Aim of the exercise: Look through the data and write out every line with the word "knee" in it.

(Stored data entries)
════════

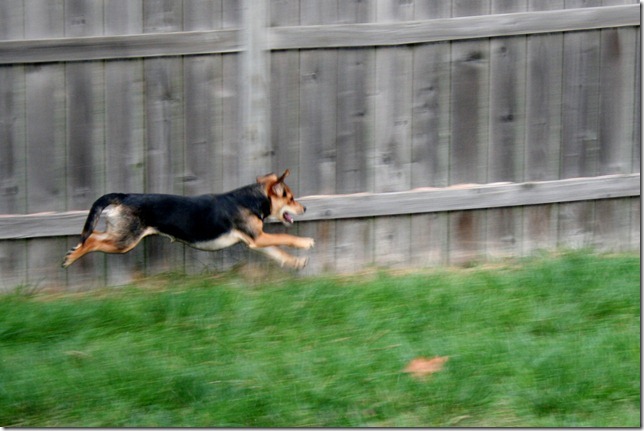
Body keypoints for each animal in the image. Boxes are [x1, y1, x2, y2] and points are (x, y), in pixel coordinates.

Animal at [62, 170, 315, 269]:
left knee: (92, 234)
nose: (304, 207)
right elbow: (284, 237)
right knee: (92, 241)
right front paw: (305, 243)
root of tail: (123, 196)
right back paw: (72, 256)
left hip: (120, 232)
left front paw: (295, 262)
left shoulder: (255, 241)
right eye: (291, 198)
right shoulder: (258, 237)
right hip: (125, 241)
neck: (251, 200)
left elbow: (278, 252)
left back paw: (73, 250)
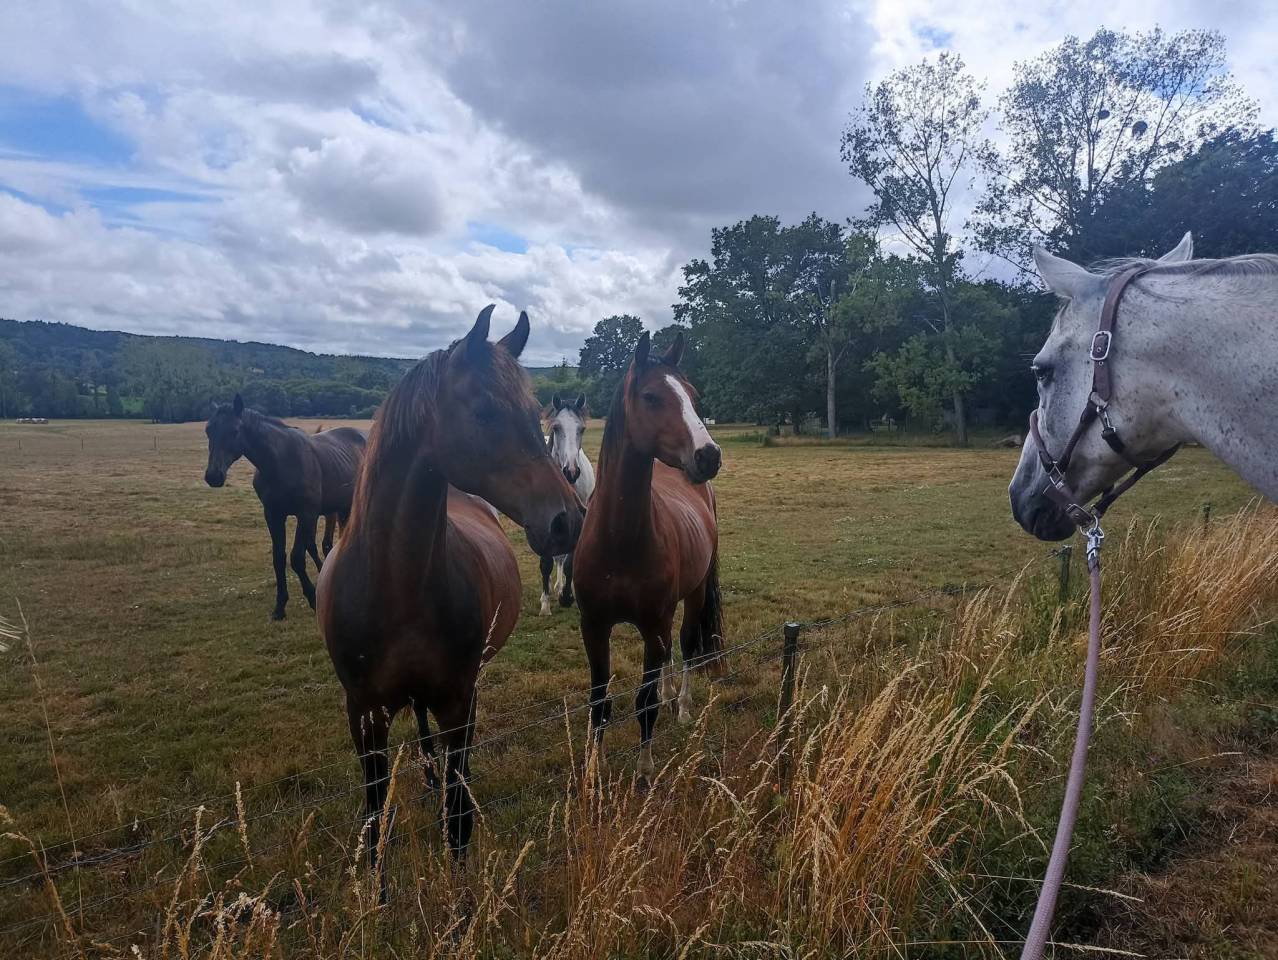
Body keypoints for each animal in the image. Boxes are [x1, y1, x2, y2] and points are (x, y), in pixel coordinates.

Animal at [204, 398, 366, 619]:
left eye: (235, 431)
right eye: (208, 430)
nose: (213, 476)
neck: (280, 462)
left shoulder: (306, 514)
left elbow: (297, 558)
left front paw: (313, 598)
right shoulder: (273, 515)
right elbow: (279, 558)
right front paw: (280, 606)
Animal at [316, 306, 582, 864]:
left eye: (536, 415)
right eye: (484, 411)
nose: (568, 520)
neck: (396, 583)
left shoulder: (458, 703)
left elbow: (458, 822)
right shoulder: (364, 717)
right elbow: (375, 827)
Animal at [539, 393, 595, 615]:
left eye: (582, 429)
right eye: (556, 428)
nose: (571, 471)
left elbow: (569, 560)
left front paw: (567, 596)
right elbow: (546, 562)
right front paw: (545, 604)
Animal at [572, 330, 724, 781]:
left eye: (693, 395)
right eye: (652, 397)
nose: (709, 455)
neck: (620, 539)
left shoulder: (653, 624)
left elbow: (645, 701)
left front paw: (644, 769)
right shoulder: (594, 626)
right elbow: (599, 702)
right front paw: (593, 769)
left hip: (693, 594)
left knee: (687, 645)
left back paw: (684, 706)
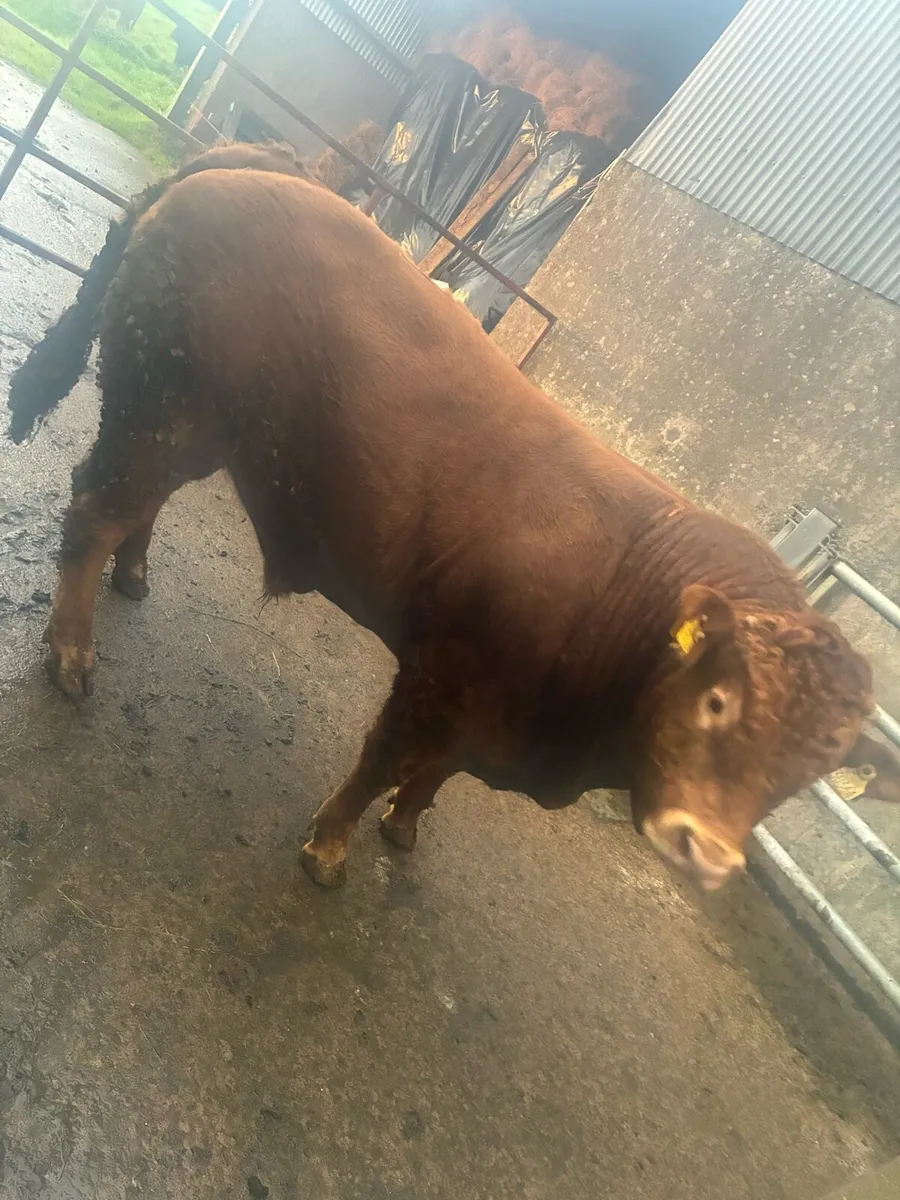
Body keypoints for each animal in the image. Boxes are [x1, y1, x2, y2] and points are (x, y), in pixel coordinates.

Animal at [5, 144, 886, 894]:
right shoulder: (440, 676)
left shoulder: (491, 711)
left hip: (190, 426)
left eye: (811, 769)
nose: (709, 854)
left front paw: (404, 828)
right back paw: (72, 656)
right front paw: (329, 849)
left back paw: (134, 576)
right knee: (95, 513)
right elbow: (385, 761)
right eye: (718, 701)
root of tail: (243, 163)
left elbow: (436, 774)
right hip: (161, 407)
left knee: (138, 507)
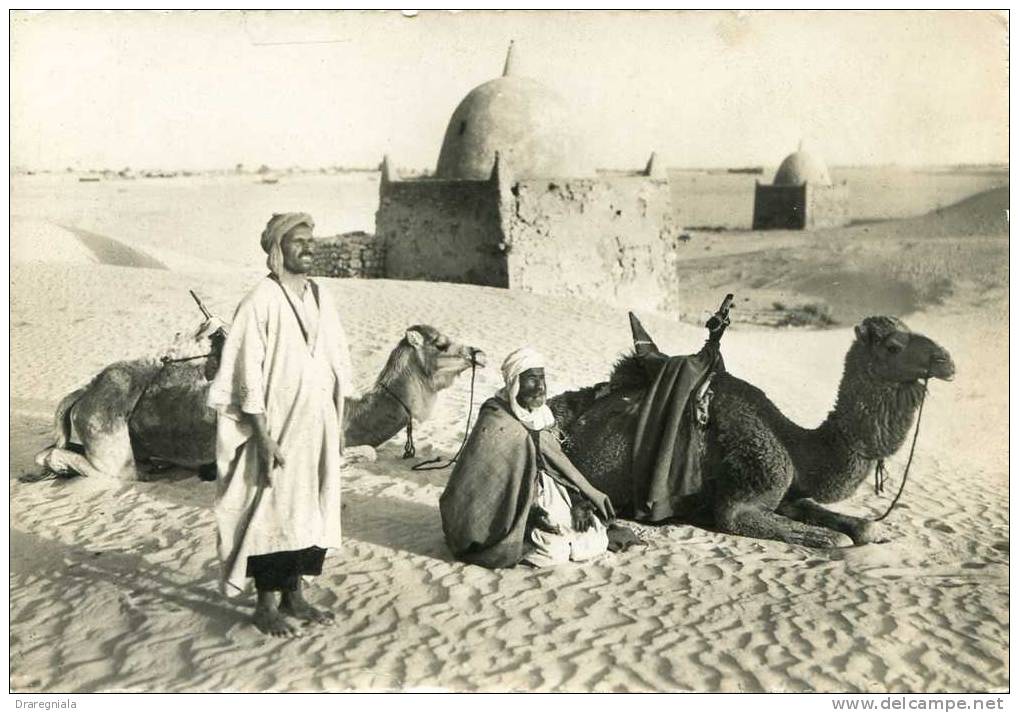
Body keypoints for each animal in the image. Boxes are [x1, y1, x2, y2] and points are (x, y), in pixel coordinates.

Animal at [33, 319, 487, 482]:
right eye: (441, 343)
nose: (478, 353)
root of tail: (84, 392)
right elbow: (366, 455)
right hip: (110, 443)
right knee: (84, 463)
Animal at [550, 313, 953, 550]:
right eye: (893, 346)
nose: (947, 360)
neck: (796, 447)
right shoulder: (747, 488)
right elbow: (836, 539)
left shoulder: (787, 493)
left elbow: (863, 526)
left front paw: (867, 529)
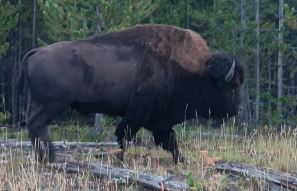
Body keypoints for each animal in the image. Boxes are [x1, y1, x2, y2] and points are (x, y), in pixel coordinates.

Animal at [18, 24, 244, 164]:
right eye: (232, 86)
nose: (238, 108)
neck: (195, 71)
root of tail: (36, 51)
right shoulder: (138, 113)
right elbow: (125, 135)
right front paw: (121, 158)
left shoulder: (159, 121)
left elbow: (170, 142)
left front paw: (181, 160)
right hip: (53, 104)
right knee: (37, 126)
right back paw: (48, 157)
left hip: (45, 104)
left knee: (36, 127)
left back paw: (46, 157)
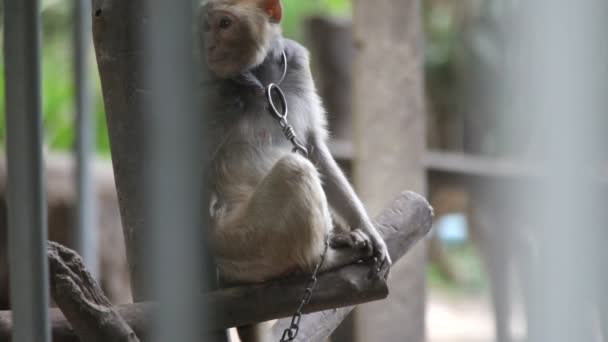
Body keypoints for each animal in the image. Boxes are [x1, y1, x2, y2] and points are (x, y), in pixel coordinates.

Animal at [198, 0, 390, 340]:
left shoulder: (299, 65)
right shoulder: (210, 92)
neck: (261, 75)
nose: (209, 46)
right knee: (293, 170)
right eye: (207, 25)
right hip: (242, 241)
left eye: (224, 24)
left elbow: (313, 146)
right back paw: (324, 261)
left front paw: (369, 230)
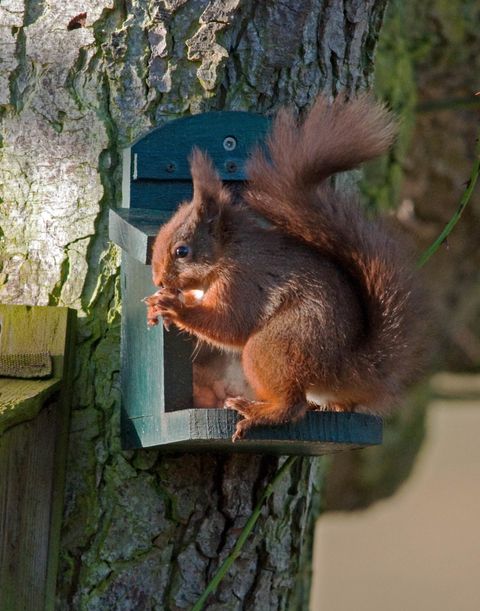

════════

Exercise answer:
left knee: (92, 234)
right knee: (92, 241)
left knee: (687, 645)
right knee: (95, 513)
left knee: (138, 507)
right knee: (84, 463)
right knee: (37, 126)
left knee: (36, 127)
right knee: (293, 170)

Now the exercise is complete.